PS2 - 02: SURGICAL PROCEDURAL MAP SCORING FOR LAPAROSCOPIC CHOLECYSTECTOMY
Daniel A Hashimoto, MD, MS1, C. Gustaf Axelsson, MD2, Cara B Jones1, Roy Phitayakorn, MD, MHPE1, Emil Petrusa, PhD1, Sophia K McKinley, MD, EDM1, Denise W Gee, MD1, Carla M Pugh, MD, PhD3; 1Massachusetts General Hospital, 2Harvard Medical School, 3University of Wisconsin
Introduction: Concept maps are tools that allow users to visually organize complex knowledge in a hierarchical manner. Procedural maps are modified concept maps that represent non-linear decision-making in surgery, including the effects of patient and surgeon factors on operative steps. Scoring of concept maps has demonstrated that more experienced individuals create more structurally complex maps. The objective of this study was to determine whether scoring of procedural maps can detect differences in attendings versus residents.
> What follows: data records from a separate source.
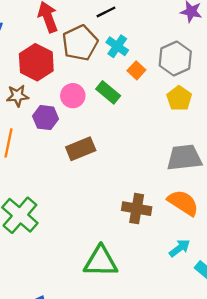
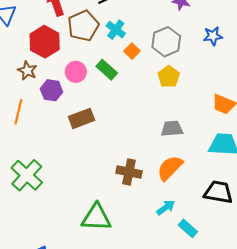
brown star: (17, 96) -> (27, 71), turned 30
gray trapezoid: (184, 158) -> (172, 129), size x0.7
orange semicircle: (183, 203) -> (170, 168), turned -80

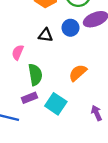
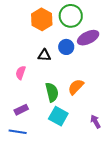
green semicircle: (35, 75) -> (52, 92), moved
purple rectangle: (29, 98) -> (21, 110), moved

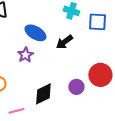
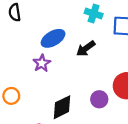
blue ellipse: (35, 33) -> (53, 38), turned -60

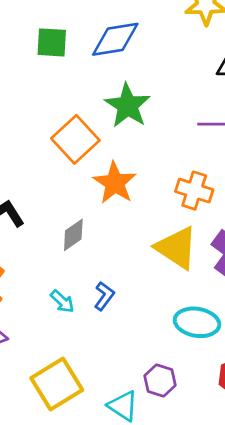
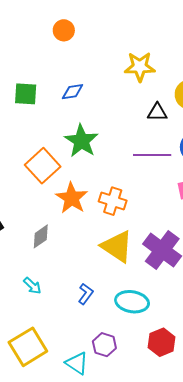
blue diamond: (115, 39) -> (73, 92), size x0.6
orange cross: (194, 191) -> (113, 201), moved
blue L-shape: (104, 296) -> (86, 294), moved

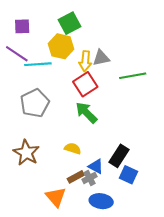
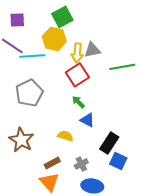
green arrow: (86, 113) -> (78, 102), size x0.6
blue triangle: (96, 166) -> (87, 120), moved
brown rectangle: (76, 177) -> (52, 163), moved

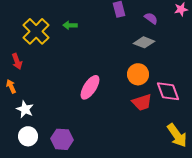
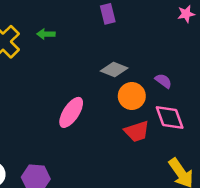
purple semicircle: (151, 18) -> (163, 81), moved
gray diamond: (144, 42) -> (114, 69), moved

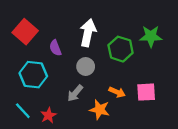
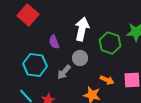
red square: (25, 32) -> (28, 15), moved
gray arrow: (75, 93) -> (64, 72), moved

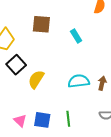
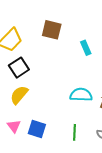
yellow semicircle: (36, 79) -> (19, 95), moved
green line: (68, 119) -> (75, 132), moved

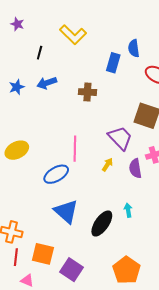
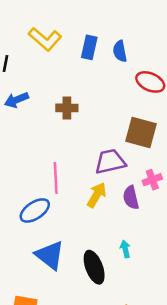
blue rectangle: (113, 63) -> (89, 47), moved
purple trapezoid: (120, 138) -> (110, 162), turned -56
yellow arrow: (107, 165) -> (97, 195), size x1.5
black ellipse: (102, 223) -> (94, 267), turned -52

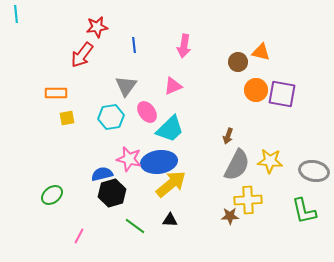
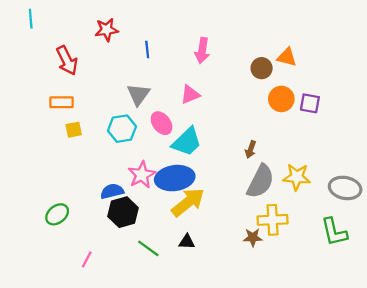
cyan line: (16, 14) -> (31, 19), moved
red arrow: (82, 55) -> (67, 60), moved, turned -64
purple square: (282, 94) -> (310, 103), size x0.7
pink star: (129, 159) -> (142, 175), turned 30

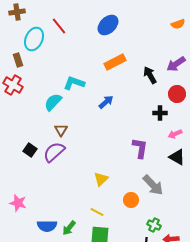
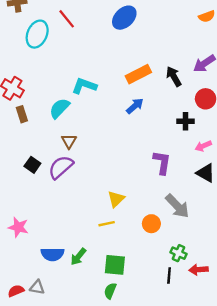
brown rectangle: (18, 60) -> (22, 114), moved
orange rectangle: (115, 62) -> (138, 74), moved
blue arrow: (106, 102) -> (135, 106), moved
yellow line: (97, 212) -> (107, 224), moved, turned -40

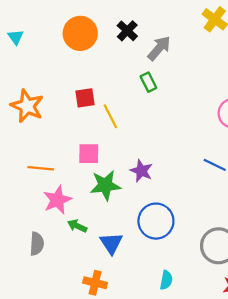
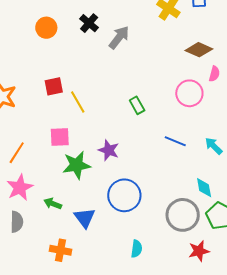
orange circle: (80, 33) -> (46, 28), size x0.7
green rectangle: (148, 82) -> (137, 105), moved
orange line: (41, 168) -> (17, 153), turned -60
pink star: (57, 200) -> (20, 188), moved
orange cross: (95, 283) -> (61, 250), moved

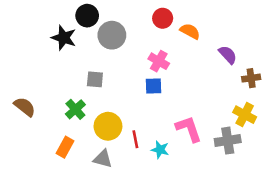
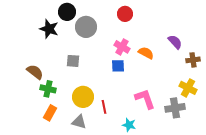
orange semicircle: (190, 31) -> (146, 53), moved
brown semicircle: (25, 107) -> (35, 72), moved
green cross: (75, 109) -> (48, 89), moved, turned -35
cyan star: (160, 150) -> (129, 125), moved

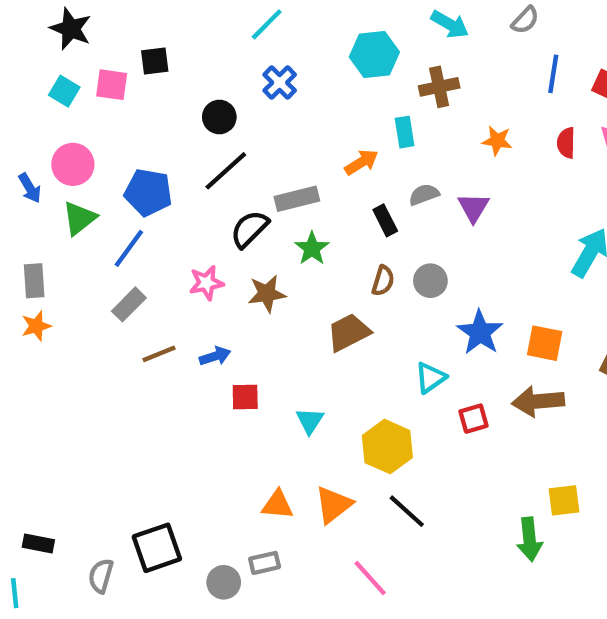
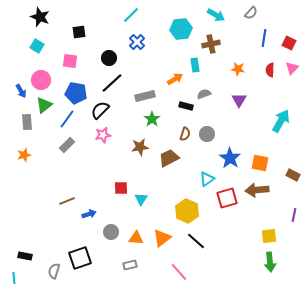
pink square: (112, 85) -> (70, 61), moved
purple triangle: (474, 207) -> (239, 100), moved
black rectangle: (385, 220) -> (186, 106), turned -48
black semicircle: (249, 229) -> (100, 110), moved
gray rectangle: (34, 281) -> (27, 122), moved
brown star: (267, 294) -> (140, 147), moved
brown line: (159, 354) -> (67, 201), moved
blue arrow: (215, 356) -> (89, 214), moved
red square: (474, 419) -> (227, 198), size x1.5
cyan triangle: (310, 421) -> (141, 199), moved
green arrow: (530, 539) -> (270, 262), moved
gray circle: (224, 582) -> (111, 232), moved

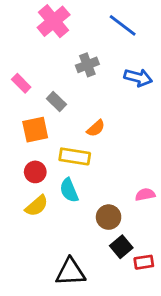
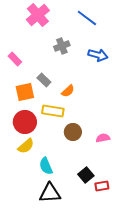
gray rectangle: (56, 101) -> (44, 80), moved
red circle: (35, 172) -> (25, 122), size x1.5
cyan semicircle: (69, 190) -> (46, 166), moved
brown circle: (109, 217) -> (73, 132), moved

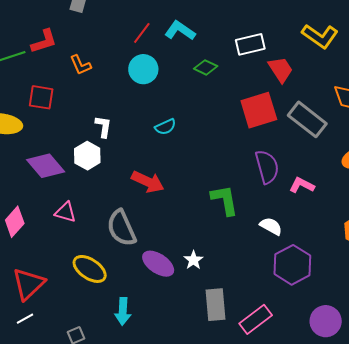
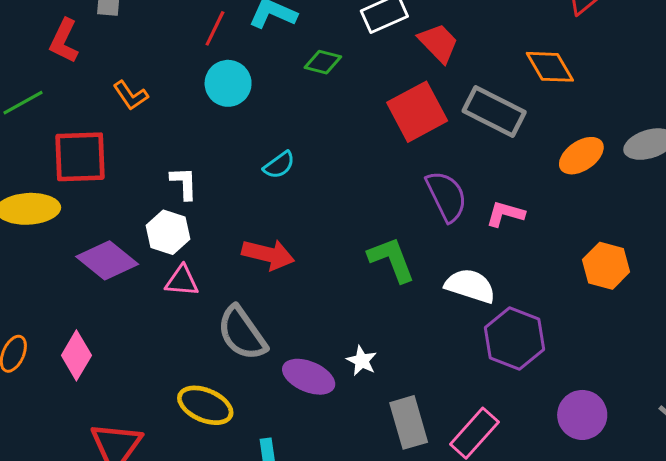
red L-shape: (44, 41) -> (64, 41), moved, turned 144
red square: (41, 97) -> (80, 157), size x1.4
pink triangle: (65, 212) -> (182, 281), moved
white semicircle: (271, 226) -> (470, 286), size x1.4

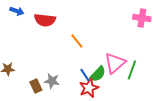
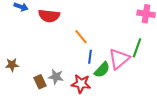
green line: (132, 70) -> (137, 48), moved
blue line: (85, 75) -> (90, 57), moved, turned 40
red star: (89, 88) -> (81, 84), moved, turned 30

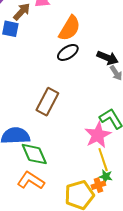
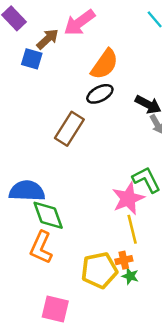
brown rectangle: (47, 102) -> (69, 129), moved
green star: (106, 176) -> (130, 276), moved
orange L-shape: (31, 181) -> (41, 247), turned -104

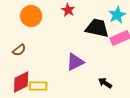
Methods: Attendings and residents were interviewed about operative decision-making in laparoscopic cholecystectomy (LC) using a cognitive task analysis framework. Interviews were transcribed and converted into individual procedural maps using a standardized protocol. Respective maps were approved by each individual. Operative steps, patient factors, and surgeon factors between attendings and residents were compared. The Novak and Gowin scoring method for concept maps was used to compare structures of attending versus resident procedural maps.
Results: Six attendings and six residents (PGY2: 2, PGY3: 3, PGY5: 1) were interviewed. Attending specialties included general (n=3), acute care (n=1), and hepatobiliary (n=2) surgery. There were no significant differences between groups in the number patient or surgeon factors identified. Attending surgeons had significantly more operative steps and crosslinks in their maps as well as a higher total score (Table 1).
Conclusion: Procedural maps for LC of attending and resident surgeons are different in a number of facets. Attending surgeons have more structural complexity in their procedural maps than residents. Further research is needed to determine whether trainees would benefit from a curriculum that incorporates procedural mapping.